A editora Objetiva acaba de lançar o livro “Heloisa Seixas — Crônicas para ler na escola“, reunindo textos escritos por mim nos últimos anos. São 64 textos, em sua maioria “contos mínimos” publicados na revista Domingo do Jornal do Brasil (entre 1999 e 2006) e também crônicas feitas para a revista Seleções. Uma pré-seleção foi feita por mim e pela Daniela Duarte e passada à organizadora, Regina Zilberman, que os agrupou por assunto, fazendo um trabalho muito bom. Muita gente está elogiando a minha foto na capa do livro, mas a explicação é uma só: ela foi feita por um fotógrafo competentíssimo, meu querido Bruno Veiga. A foto foi feita em novembro do ano passado.
Aqui, reproduzo uma das crônicas do livro. Chama-se “Ausência” e é um texto que fiz para a Domingo quando da morte brutal do jornalista Tim Lopes, assassinado por traficantes há dez anos. Foi publicada em junho de 2002, mês que era para ser só de festa, mês em que o Brasil acabaria ganhando a Copa do Mundo. Mas aconteceu aquela tragédia com Tim. Na década de 80, tínhamos trabalhado juntos no jornal O Globo.
Esse texto tem uma peculiaridade: com a exceção do último parágrafo, ele foi feito inteiro sem o uso de adjetivos.
Eis a crônica:
Ausência
Ela queria fazer uma história de festa, uma história de céus e flores, de verões sem fim, uma história de areias, onde houvesse sempre luz e brisa e cheiros. Queria uma história de amor, de recordações, uma história, quem sabe, de criança ou velho, que alegrasse a manhã. Ou queria talvez uma história de noites, de passos e arrepios, de inquietações, mas desde que fossem sobressaltos sem sangue, onde até nos fantasmas dormisse alguma beleza, um fascínio qualquer.
Mas ali, diante da tela, sentia um vazio, uma paralisia, cuja razão não podia alcançar. Era um impasse. Alguma coisa faltava, alguma coisa se fora. Não sabia o que era. E não tinha idéia de por onde enveredar para descobrir.
Cismou e cismou, sem sair do lugar. Afinal, baixou os olhos das telas para as mãos que repousavam no teclado.

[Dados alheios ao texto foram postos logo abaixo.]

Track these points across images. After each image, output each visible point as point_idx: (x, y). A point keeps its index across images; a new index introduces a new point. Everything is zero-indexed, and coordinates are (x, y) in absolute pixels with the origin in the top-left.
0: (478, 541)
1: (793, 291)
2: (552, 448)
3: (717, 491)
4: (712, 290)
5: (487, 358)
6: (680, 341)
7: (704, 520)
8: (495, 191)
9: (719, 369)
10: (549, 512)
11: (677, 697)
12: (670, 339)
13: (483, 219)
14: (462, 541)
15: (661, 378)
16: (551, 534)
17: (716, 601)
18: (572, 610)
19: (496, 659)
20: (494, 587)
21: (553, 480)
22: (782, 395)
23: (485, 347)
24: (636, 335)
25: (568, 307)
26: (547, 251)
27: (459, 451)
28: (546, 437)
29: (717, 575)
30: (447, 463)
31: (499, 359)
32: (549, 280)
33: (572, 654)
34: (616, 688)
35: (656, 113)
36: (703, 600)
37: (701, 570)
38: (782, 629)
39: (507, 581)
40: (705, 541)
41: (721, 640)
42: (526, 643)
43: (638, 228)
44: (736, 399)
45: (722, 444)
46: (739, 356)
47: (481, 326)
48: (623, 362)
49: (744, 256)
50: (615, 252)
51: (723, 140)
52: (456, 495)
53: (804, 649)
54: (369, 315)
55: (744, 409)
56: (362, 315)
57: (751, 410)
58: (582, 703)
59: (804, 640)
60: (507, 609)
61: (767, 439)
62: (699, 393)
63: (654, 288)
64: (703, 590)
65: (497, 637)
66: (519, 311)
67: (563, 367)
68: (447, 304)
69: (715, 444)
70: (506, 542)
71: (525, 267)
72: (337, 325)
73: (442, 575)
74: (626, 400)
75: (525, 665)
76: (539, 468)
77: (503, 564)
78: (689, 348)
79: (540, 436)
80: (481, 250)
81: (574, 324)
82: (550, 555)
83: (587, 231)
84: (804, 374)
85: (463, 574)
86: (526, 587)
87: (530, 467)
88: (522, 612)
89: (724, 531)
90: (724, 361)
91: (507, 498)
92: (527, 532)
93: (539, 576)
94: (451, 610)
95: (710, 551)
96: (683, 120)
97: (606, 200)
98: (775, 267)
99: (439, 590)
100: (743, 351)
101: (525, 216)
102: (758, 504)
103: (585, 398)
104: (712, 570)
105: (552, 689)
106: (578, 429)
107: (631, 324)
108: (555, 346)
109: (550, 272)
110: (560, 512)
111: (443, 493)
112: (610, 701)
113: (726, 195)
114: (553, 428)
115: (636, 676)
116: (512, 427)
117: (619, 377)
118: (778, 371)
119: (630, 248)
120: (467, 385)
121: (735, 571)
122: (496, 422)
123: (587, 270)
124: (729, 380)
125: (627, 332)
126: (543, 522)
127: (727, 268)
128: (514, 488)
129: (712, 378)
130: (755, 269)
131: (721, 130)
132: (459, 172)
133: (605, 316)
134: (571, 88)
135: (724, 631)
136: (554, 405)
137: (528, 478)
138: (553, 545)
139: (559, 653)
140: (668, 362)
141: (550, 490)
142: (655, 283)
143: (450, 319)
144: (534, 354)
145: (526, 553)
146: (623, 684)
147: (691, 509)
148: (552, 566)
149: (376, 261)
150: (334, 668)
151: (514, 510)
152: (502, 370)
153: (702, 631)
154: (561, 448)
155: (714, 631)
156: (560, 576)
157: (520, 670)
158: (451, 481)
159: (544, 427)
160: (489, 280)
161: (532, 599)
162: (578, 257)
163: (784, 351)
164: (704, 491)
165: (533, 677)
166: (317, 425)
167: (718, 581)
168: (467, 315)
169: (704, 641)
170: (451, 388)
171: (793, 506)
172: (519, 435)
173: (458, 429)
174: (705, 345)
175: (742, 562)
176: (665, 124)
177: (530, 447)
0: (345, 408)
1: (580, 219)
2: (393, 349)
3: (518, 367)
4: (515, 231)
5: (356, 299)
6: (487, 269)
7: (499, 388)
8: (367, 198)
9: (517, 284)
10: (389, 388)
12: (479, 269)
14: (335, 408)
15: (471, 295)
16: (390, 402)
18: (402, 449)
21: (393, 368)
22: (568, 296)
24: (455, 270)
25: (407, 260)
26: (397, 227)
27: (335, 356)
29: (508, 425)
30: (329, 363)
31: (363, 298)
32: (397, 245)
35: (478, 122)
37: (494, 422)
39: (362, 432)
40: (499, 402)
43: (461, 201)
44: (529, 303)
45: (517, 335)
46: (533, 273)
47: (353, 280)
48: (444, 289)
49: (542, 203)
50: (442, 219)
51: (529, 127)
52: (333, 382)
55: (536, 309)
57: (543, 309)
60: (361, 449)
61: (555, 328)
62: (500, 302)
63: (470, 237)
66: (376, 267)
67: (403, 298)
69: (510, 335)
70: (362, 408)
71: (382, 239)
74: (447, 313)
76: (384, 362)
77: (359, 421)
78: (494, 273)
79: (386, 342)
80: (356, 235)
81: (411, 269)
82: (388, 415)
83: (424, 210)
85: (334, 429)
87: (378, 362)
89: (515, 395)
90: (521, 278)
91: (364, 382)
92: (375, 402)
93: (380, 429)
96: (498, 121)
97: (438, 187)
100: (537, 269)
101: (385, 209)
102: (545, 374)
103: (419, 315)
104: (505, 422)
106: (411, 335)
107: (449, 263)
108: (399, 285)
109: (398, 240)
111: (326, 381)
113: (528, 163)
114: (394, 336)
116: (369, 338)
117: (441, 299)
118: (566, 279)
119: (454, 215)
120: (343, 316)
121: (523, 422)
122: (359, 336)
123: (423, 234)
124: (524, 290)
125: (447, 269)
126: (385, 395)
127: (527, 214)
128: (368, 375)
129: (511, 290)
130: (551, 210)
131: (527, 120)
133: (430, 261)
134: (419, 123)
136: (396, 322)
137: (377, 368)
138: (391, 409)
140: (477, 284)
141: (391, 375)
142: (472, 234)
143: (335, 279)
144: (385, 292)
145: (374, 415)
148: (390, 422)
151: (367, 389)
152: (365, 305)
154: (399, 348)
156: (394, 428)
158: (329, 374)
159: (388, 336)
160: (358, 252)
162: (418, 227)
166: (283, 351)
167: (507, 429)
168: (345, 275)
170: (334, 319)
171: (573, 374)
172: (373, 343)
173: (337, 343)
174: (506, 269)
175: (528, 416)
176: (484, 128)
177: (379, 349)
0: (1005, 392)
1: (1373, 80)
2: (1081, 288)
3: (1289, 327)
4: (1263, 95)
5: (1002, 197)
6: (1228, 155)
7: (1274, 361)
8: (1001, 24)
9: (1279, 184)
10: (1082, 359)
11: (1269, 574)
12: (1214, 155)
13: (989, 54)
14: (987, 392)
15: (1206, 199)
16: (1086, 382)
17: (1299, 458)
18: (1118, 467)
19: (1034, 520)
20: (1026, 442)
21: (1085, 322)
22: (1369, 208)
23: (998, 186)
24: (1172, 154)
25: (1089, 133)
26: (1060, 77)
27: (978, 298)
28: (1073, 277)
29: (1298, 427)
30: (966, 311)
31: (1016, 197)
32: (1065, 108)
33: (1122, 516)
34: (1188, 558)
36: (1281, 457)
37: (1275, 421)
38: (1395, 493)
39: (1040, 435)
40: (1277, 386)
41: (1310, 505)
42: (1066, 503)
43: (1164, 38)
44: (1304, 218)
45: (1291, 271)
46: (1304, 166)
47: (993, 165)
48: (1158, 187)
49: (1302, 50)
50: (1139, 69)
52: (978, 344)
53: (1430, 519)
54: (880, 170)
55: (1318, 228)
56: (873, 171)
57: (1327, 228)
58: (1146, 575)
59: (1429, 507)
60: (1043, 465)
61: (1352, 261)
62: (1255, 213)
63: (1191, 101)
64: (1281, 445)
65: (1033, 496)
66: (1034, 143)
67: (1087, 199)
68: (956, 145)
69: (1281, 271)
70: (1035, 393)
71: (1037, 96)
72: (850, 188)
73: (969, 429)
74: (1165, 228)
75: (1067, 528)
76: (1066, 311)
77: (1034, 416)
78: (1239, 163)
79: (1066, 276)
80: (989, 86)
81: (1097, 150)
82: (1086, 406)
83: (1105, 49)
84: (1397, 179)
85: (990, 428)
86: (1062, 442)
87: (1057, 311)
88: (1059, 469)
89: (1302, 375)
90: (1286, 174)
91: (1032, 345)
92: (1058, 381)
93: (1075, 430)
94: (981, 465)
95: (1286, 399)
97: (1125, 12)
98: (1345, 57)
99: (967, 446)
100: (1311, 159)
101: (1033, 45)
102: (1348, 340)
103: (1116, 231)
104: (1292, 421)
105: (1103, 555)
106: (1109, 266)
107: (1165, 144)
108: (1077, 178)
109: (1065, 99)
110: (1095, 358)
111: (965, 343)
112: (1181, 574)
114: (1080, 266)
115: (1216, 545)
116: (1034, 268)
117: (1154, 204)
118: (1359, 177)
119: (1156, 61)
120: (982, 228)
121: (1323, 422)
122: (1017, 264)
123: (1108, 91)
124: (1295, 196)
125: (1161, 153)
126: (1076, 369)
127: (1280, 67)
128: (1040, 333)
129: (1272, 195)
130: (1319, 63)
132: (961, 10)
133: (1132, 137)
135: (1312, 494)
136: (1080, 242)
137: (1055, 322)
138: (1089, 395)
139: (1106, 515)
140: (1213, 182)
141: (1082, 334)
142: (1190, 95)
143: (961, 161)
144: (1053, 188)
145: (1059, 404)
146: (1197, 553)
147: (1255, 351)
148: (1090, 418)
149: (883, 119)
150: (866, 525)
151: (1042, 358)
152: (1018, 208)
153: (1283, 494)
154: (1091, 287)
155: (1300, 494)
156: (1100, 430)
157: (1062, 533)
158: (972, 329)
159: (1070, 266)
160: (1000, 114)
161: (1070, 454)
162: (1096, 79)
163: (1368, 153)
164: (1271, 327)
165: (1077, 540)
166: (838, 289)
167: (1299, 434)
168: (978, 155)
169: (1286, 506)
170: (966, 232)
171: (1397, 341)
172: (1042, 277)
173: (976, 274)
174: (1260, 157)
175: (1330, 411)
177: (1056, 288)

Sentiu a perplexidade daqueles dedos, cuja inércia a surpreendia. Levantou-se, foi até a janela. Olhou a paisagem, buscando a resposta. Fechou os olhos, sentiu o sol, mas não encontrava em lugar algum aquilo que – sabia, sabia sem vacilar – dela se perdera.
Voltou. Caminhou até a cozinha, sempre buscando, sempre sentindo falta, mas ainda acreditando. Olhou em torno, observou a casa. Não havia nada fora do lugar, nada que significasse uma pista, que lhe desse as respostas. E, com um gesto de ombros, acabou por desistir.
Mas de repente, quando já nem esperava, descobriu.
Descobriu o que faltava e por que suas mãos se tinham partido. Descobriu o que era aquela ausência, que enchera com sua presença a sala, a vida, tudo ao redor.
Ela estava escrevendo de uma forma como jamais fizera em sua vida: sem adjetivos. Eles tinham desaparecido.
Não estavam mais com ela, para onde teriam ido? Ela os perdera, isso era um fato. Ficou olhando as letras, palavras e frases, vendo nelas apenas uma pergunta. Por que a tinham deixado assim, como se cruzasse agora um leito de rio sem água, só feito de pedras? E de repente lhe vieram à mente as palavras do poeta João Cabral, sua secura, seu quase rancor, falando do sertão. “Lá não se aprende a pedra: lá a pedra, uma pedra de nascença, entranha a alma”. A beleza de uma poesia que guarda em cada verso um deserto. Sem adjetivos – porque a alma do sertão, de tanto sofrer, há muito se enrijeceu.
E ela compreendeu afinal o que acontecera: os adjetivos se tinham endurecido. Pois que era hora, sim, de usá-los, mas não aqueles a que ela se acostumara. Nada de azul , marinho, sensual, suave. Nada de vaporoso, anelado, gentil, completo. Era hora de outros. E ela abriu a porta para que corressem, conspurcando o papel como se fora terra, plantando seu horror nos campos onde não mais crescia a relva: cruel, hediondo, pavoroso, assassino, traficante, sanguinário, revoltante, corrupto, intolerável, torpe. Era a ferida que latejava – por trás da festa.